1. Ports
  2. Port 2257

What Port 2257 Is

Port 2257 sits in the registered ports range (1024–49151), the middle tier of the port numbering system. These ports don't require root or administrator privileges to use, and they're managed by IANA — the Internet Assigned Numbers Authority — which maintains a registry of what's supposed to run on each one.

According to that registry, port 2257 belongs to simple-tx-rx: a "simple text/file transfer" service registered in August 2006 by a private individual named Daniel Kilsdonk.1 It's registered for both TCP and UDP.

That's where the trail ends.

The Registered-but-Unused Problem

The IANA registry contains thousands of ports like this. Someone had an idea, submitted a registration (the process is open and relatively straightforward), and then — nothing. No RFC. No open-source implementation anyone uses. No mentions in networking literature beyond automated port databases copying from each other.

Simple-tx-rx appears to have been a private or niche project that never got beyond the registration stage. This is common. Registering a port number doesn't require shipping a working protocol. It just requires filling out a form.2

The result: port 2257 is technically "taken" but effectively unclaimed in practice. You're unlikely to encounter it unless something specific on your system or your network has chosen to use it for its own purposes — which would be a local convention, not a standard.

What Might Actually Be Using It

If you see traffic on port 2257, it's probably one of three things:

  1. A custom application that needed a port and picked this one arbitrarily
  2. A scanner or probe checking for open ports across a range
  3. Something specific to your environment — a game, a monitoring tool, or internal software that chose this port for its own reasons

None of these would have anything to do with simple-tx-rx.

How to Check What's Listening

If port 2257 is open on your machine and you want to know why:

Linux / macOS:

# Show what process is bound to port 2257
ss -tlnp | grep 2257

# Or with lsof
lsof -i :2257

Windows:

netstat -ano | findstr :2257

The output will show you the process ID. Cross-reference it with Task Manager or Get-Process -Id <pid> in PowerShell to find out what program opened it.
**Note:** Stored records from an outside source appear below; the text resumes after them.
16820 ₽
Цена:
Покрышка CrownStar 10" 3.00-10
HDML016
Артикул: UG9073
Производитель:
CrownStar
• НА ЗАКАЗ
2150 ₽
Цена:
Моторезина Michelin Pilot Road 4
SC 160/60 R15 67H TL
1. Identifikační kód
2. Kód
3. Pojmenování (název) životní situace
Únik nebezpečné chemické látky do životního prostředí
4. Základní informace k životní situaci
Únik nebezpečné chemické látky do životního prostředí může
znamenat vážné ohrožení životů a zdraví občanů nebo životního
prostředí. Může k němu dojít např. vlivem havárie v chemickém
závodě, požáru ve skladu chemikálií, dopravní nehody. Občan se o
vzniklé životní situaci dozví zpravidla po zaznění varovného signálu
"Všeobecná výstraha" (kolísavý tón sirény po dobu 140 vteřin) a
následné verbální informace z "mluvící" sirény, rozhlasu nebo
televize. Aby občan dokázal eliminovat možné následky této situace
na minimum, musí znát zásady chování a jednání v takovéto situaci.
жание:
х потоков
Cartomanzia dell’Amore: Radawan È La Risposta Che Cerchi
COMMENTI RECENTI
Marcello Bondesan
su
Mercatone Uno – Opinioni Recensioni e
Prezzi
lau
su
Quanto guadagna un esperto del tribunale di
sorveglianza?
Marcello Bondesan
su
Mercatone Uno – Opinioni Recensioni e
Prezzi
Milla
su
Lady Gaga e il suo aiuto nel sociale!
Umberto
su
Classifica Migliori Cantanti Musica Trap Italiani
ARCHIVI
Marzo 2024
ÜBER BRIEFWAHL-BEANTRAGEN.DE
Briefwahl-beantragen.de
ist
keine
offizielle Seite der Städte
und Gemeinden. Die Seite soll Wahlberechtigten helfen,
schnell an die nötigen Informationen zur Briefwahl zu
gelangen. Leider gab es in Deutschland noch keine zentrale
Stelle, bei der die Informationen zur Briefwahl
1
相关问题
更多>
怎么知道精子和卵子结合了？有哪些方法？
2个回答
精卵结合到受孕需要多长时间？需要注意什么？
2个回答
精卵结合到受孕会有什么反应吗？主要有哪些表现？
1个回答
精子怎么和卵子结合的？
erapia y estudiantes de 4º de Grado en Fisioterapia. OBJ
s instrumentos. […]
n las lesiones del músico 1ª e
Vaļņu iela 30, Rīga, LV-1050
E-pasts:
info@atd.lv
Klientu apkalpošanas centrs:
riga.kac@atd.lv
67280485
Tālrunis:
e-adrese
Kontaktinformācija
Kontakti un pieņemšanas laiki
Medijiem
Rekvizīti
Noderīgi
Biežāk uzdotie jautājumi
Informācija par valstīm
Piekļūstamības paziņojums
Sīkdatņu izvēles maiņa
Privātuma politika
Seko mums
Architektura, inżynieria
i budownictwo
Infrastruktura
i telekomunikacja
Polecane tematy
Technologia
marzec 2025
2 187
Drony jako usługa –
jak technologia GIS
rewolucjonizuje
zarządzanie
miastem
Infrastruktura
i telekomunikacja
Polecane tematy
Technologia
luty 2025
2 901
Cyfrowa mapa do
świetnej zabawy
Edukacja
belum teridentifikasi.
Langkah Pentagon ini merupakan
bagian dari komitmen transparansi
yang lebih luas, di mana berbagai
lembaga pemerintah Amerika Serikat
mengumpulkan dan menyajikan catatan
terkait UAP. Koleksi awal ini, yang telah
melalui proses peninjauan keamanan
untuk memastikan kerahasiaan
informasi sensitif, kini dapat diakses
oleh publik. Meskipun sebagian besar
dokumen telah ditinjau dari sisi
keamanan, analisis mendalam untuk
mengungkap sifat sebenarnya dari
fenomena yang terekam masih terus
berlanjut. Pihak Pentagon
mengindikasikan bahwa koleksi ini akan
Why Unassigned (and Under-Used) Ports Matter

The registered ports range exists as a middle ground: not the privileged system ports (0–1023) that require elevated access, and not the ephemeral ports (49152–65535) that operating systems hand out dynamically for outbound connections. Registered ports are meant to give services a stable, predictable address.

In practice, the registry is a mix of heavily-used ports (3306 for MySQL, 5432 for PostgreSQL, 6379 for Redis) and thousands of others like 2257 that represent abandoned ideas, one-off tools, and protocols that never found an audience. The registry doesn't expire or clean itself up. A port registered in 2006 by someone who never shipped a protocol will remain "assigned" indefinitely.

This matters for security: an open port in this range isn't inherently dangerous, but it's worth knowing what's behind it. An unexpected listener on any port — registered or not — is worth investigating.